The first thing we need to do is add a new model, controller, and endpoints to allow us to create new application clients. An application client is what would request access to a user account. Perhaps something like a service that wants to help manage your beer collection to notify you when you are running low.

Create a new file called client.js in the models directory and add the following code to it.

// Load required packages
var mongoose = require('mongoose');

// Define our client schema
var ClientSchema = new mongoose.Schema({
  name: { type: String, unique: true, required: true },
  id: { type: String, required: true },
  secret: { type: String, required: true },
  userId: { type: String, required: true }
});

// Export the Mongoose model
module.exports = mongoose.model('Client', ClientSchema);

There isn’t too much going on here that differs from what we already did in previous articles. We have a name to help identify the application client. The id and secret are used as part of the OAuth2 flow and should always be kept secret.
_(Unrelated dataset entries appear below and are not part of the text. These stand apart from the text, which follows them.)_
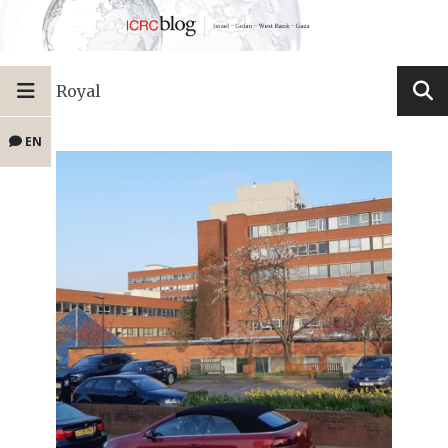
Royal
EN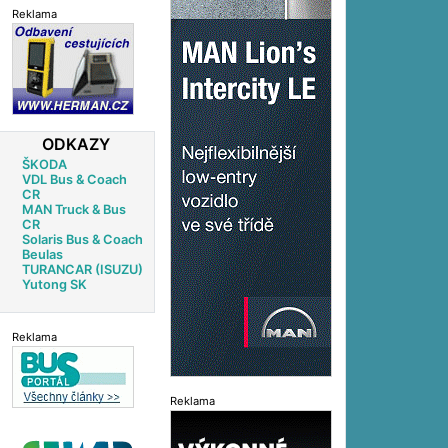
Reklama
ODKAZY
ŠKODA
VDL Bus & Coach
CR
MAN Truck & Bus
CR
Solaris Bus & Coach
Beulas
TURANCAR (ISUZU)
Yutong SK
Reklama
Reklama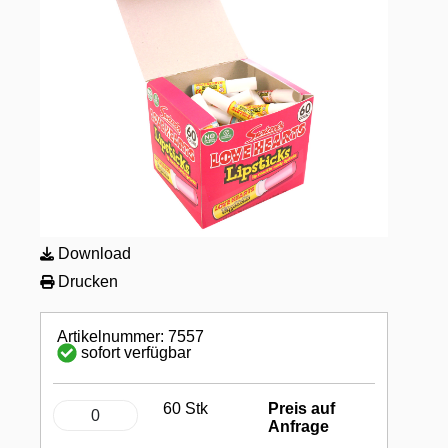
Download
Drucken
Artikelnummer: 7557
sofort verfügbar
60 Stk
Preis auf
Anfrage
In this post we aren’t adding any encryption, but it would be a good practice to hash the secret at the very least. Finally we have a userId field to identify which user owns this application client.
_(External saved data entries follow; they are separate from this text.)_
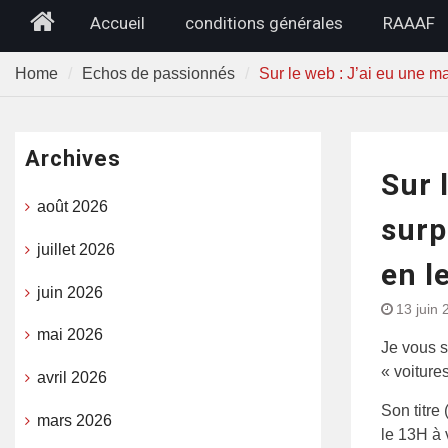
Home
Accueil
conditions générales
RAAAF
Home
Echos de passionnés
Sur le web : J’ai eu une m
Archives
Sur 
août 2026
surp
juillet 2026
en l
juin 2026
13 juin 
mai 2026
Je vous s
« voitures
avril 2026
Son titre
mars 2026
le 13H à 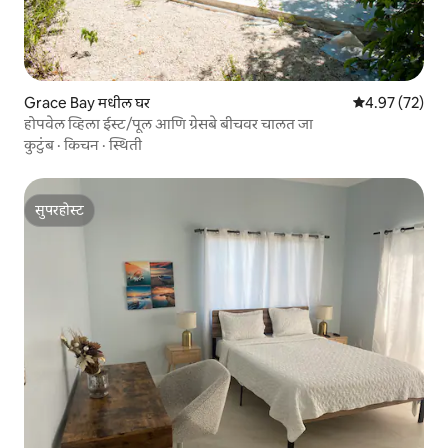
Grace Bay मधील घर
5 पैकी 4.97 सरासर
4.97 (72)
होपवेल व्हिला ईस्ट/पूल आणि ग्रेसबे बीचवर चालत जा
कुटुंब
·
किचन
·
स्थिती
सुपरहोस्ट
सुपरहोस्ट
You could also consider auto generating the client id and secret in order to enforce uniqueness, randomness, and strength.

The next thing we will add is the controller to facilitate adding and viewing application clients. Create a new file called client.js in the controllers directory and add the following code to it.

// Load required packages
var Client = require('../models/client');

// Create endpoint /api/client for POST
exports.postClients = function(req, res) {
  // Create a new instance of the Client model
  var client = new Client();

  // Set the client properties that came from the POST data
  client.name = req.body.name;
  client.id = req.body.id;
  client.secret = req.body.secret;
  client.userId = req.user._id;

  // Save the client and check for errors
  client.save(function(err) {
    if (err)
      res.send(err);

    res.json({ message: 'Client added to the locker!', data: client });
  });
};

// Create endpoint /api/clients for GET
exports.getClients = function(req, res) {
  // Use the Client model to find all clients
  Client.find({ userId: req.user._id }, function(err, clients) {
    if (err)
      res.send(err);

    res.json(clients);
  });
};

These two methods will allow us to create new application clients and get all existing ones for the authenticated user.
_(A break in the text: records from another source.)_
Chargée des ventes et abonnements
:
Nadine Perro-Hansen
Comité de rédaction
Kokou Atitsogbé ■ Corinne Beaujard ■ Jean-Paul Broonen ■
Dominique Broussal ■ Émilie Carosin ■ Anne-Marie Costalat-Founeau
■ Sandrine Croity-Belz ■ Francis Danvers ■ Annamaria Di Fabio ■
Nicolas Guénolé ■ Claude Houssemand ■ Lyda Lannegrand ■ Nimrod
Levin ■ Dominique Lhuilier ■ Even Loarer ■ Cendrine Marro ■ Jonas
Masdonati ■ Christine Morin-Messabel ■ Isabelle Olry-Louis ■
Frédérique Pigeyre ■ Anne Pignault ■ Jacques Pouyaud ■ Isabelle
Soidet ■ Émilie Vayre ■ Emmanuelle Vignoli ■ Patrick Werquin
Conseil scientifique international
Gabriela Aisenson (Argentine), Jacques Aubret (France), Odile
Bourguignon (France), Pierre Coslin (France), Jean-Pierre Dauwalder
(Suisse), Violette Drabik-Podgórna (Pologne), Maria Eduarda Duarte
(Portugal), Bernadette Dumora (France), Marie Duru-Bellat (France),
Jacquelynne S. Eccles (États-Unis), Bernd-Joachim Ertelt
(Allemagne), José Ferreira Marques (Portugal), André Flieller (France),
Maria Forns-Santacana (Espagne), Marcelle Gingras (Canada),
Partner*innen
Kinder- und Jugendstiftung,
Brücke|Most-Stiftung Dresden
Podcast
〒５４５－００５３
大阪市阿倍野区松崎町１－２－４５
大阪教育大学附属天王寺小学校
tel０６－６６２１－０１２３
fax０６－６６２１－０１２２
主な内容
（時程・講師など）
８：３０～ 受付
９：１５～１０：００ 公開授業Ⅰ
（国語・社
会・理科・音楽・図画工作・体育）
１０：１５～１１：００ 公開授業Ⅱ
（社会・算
Finally, in the server.js file we need to require the new controller and add some new routes for the two endpoints. The new route can be added just after the /users route.

var clientController = require('./controllers/client');

...

// Create endpoint handlers for /clients
router.route('/clients')
  .post(authController.isAuthenticated, clientController.postClients)
  .get(authController.isAuthenticated, clientController.getClients)

Using Postman, let’s go ahead and create a new application client. If for some reason you forgot your password for your user, you should make a new one by posting to the /users endpoint with username and password.